One thing that has been at the forefront of the Mayo controversy is the thought process of how could anyone not have known. Outside of Greg Doyel’s piece almost two years ago was there anyone else raising the red flag about Mayo and Guillory? We had our doubts here but not with same voracity as Doyel did back then. Based on a conversation I had with someone in the know Doyel has always had an axe to grind in regards to Tim Floyd and he felt that way before Floyd came to SC. Still whatever he feels about Floyd doesn’t diminish the fact that he was dead on here in regards to Mayo.
USC’s desire to be relevant in college basketball more than likely made them blind to what was possibly going on but they rolled the dice anyway and it came up craps. When I wrote about Bob Huggins possibly knowing about the issues surrounding Mayo I was met with sharp rebuke on some KSU and WVU sites. That’s fine; even if my thinking is flawed I stand by what I wrote, its easy claim to now how smart you after the problem has come to light. Huggins would have taken Mayo if he could have gotten away with it and Underwood’s comments put the administration at KSU in damage control mode to down play the idiocy of those comments.
Did others know about Mayo? There seems to be a bit of an undercurrent that a number of college coaches and/or their assistants knew about Mayo. The question is, was anyone else paying attention? Our friends over at Rush the Court seem to have this one pegged pretty good.

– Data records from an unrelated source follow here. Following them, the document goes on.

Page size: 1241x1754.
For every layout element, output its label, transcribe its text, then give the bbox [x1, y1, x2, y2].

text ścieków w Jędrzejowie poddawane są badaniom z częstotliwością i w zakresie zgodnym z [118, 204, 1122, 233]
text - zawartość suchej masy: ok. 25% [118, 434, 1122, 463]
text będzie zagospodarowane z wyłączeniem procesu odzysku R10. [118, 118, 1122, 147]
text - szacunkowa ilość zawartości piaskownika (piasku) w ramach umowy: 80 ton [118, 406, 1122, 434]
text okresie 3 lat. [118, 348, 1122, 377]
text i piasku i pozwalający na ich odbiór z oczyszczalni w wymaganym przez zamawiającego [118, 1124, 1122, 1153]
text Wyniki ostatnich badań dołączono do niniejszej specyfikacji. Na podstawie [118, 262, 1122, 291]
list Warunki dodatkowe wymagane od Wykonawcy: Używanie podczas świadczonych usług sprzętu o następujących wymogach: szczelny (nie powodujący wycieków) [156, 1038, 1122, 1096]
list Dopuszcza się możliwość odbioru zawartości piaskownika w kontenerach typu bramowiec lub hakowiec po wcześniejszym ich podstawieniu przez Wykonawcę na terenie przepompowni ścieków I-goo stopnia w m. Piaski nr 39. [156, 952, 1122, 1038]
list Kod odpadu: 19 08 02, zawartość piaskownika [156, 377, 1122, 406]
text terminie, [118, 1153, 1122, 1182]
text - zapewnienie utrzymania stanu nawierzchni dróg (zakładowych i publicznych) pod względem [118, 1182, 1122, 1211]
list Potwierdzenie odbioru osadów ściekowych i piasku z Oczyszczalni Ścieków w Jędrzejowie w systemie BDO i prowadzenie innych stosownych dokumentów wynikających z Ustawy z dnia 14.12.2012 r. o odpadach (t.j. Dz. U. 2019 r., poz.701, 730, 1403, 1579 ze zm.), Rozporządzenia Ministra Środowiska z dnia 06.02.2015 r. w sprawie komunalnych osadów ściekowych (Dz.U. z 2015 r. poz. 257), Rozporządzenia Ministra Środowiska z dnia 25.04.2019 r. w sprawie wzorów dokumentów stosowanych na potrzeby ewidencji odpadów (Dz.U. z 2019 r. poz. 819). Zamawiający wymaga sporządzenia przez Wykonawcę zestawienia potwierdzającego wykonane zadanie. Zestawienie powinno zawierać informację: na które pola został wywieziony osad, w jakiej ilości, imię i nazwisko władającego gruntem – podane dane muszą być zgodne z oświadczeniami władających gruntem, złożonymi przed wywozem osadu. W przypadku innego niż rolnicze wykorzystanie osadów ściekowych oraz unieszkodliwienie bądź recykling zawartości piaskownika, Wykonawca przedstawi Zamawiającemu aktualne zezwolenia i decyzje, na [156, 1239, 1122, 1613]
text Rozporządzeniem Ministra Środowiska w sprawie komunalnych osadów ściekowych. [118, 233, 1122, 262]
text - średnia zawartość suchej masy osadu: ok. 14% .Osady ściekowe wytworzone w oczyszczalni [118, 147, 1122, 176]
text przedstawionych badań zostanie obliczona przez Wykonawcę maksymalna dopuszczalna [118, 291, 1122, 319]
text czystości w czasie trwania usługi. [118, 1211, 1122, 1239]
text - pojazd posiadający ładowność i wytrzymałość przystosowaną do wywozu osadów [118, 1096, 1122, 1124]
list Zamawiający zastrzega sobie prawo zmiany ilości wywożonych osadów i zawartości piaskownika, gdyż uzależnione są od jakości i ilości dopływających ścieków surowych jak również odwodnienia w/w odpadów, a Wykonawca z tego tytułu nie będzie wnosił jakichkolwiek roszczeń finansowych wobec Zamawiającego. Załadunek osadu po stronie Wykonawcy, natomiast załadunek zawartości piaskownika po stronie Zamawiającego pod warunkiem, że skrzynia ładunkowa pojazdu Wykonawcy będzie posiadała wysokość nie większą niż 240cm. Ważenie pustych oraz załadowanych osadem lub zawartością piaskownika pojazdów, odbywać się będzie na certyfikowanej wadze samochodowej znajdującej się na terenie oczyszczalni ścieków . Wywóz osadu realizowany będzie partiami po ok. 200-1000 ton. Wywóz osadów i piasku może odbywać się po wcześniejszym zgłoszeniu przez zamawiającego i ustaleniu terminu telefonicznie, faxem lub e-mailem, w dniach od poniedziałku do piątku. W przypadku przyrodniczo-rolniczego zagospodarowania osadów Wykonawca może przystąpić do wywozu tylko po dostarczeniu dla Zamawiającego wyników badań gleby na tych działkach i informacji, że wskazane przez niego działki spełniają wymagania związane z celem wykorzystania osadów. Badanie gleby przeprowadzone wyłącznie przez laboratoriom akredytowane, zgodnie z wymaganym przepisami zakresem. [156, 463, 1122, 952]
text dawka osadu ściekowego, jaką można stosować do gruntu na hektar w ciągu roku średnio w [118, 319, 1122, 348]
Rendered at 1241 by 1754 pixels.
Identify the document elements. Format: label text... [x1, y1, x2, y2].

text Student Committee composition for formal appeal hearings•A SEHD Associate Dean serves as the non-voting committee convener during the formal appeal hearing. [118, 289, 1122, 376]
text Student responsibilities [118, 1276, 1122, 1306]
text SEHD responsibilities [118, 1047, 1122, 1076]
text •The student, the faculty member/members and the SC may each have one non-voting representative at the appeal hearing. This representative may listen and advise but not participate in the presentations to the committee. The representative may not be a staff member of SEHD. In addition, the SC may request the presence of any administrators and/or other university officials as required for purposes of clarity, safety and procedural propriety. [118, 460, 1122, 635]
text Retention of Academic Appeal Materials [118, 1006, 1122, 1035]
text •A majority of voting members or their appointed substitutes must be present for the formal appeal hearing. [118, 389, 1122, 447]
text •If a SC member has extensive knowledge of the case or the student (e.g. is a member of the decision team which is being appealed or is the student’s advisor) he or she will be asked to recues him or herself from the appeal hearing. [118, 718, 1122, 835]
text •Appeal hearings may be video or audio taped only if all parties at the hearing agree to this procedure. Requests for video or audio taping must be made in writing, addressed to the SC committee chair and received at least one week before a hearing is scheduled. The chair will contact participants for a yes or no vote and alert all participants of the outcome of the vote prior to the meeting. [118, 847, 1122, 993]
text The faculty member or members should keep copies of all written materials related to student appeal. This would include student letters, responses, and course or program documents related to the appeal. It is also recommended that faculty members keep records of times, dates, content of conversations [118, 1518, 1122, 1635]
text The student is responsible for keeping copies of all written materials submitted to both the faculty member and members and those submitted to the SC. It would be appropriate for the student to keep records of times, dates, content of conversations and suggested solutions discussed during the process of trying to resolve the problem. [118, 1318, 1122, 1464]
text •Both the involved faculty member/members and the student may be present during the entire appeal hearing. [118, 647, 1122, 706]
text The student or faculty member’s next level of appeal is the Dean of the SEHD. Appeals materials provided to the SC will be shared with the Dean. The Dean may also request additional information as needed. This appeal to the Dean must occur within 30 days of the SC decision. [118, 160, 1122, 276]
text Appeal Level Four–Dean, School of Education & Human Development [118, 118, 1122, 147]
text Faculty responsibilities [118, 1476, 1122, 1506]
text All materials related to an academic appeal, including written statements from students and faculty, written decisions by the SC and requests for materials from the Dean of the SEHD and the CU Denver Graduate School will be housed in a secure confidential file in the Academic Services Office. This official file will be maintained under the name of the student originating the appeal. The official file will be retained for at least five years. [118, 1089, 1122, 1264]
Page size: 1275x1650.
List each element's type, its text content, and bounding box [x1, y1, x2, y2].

There’s a lot of culpability being thrown around by the various pundits, and with good reason on many counts, but we’d like to proffer another culprit that few in the MSM have been willing to indict - their own 4th Estate, the so-called watchdogs of the community. We in the blogosphere have been told repeatedly by those in pedigreed positions of media power that what separates us from them is the simple concept of access. While we can riff on the same televised game that a USC beat writer for the LA Times can, he has a level of access to players, coaches and administrators that we do not (from our parents’ basement), thereby rendering his reporting more valuable than ours. Or so the story goes.
He couldn’t be more right. While to me SC is culpable for stupidity alone, many will understand why they chose to be blind in the high stakes world of college basketball. The local press was so Ga-Ga over the possibility of SC closing the gap with the program across town that they too chose to look the other way. If they now claim that they didn’t look the other way but only missed it then they should have their credentials pulled for their ineptitude alone. What, you mean sports writers don’t talk to each other? No one thought to pick up the phone and talk to Doyel? I mean this one was easy. Assuming Huggins knew and did nothing more to try and get Mayo because he felt Mayo was so radioactive says a lot; Huggins would not only sell his own mother for a recruit but he would send her COD, but I digress.
Someone should have paid better attention and again RTC hits the nail on the head:
If there were whispers among prominent coaches about Mayo, and the writers knew about it, why didn’t anyone investigate it? Where was the local watchdog, the award-winning LA Times investigative staff on this story? It’s not like outing Mayo, the "next Lebron" at one time during his HS career, wouldn’t have been a prime catch. How hard could it have been? - the Big Lead even gave the MSM a roadmap in March 2007…
(RTC’s reference to other coaches and press people knowing about Mayo is covered in the paragraph before this one in his piece.)
Again, this doesn’t let SC off the hook and this post isn’t meant to be an excuse for their lack of due diligence. They shouldn’t have to rely on outside individuals to do their work for them but if the local traditional media had done their job, outside of an unknown like Greg Doyel, SC might have never been in this situation because the local press would have and should have held their feet to the fire.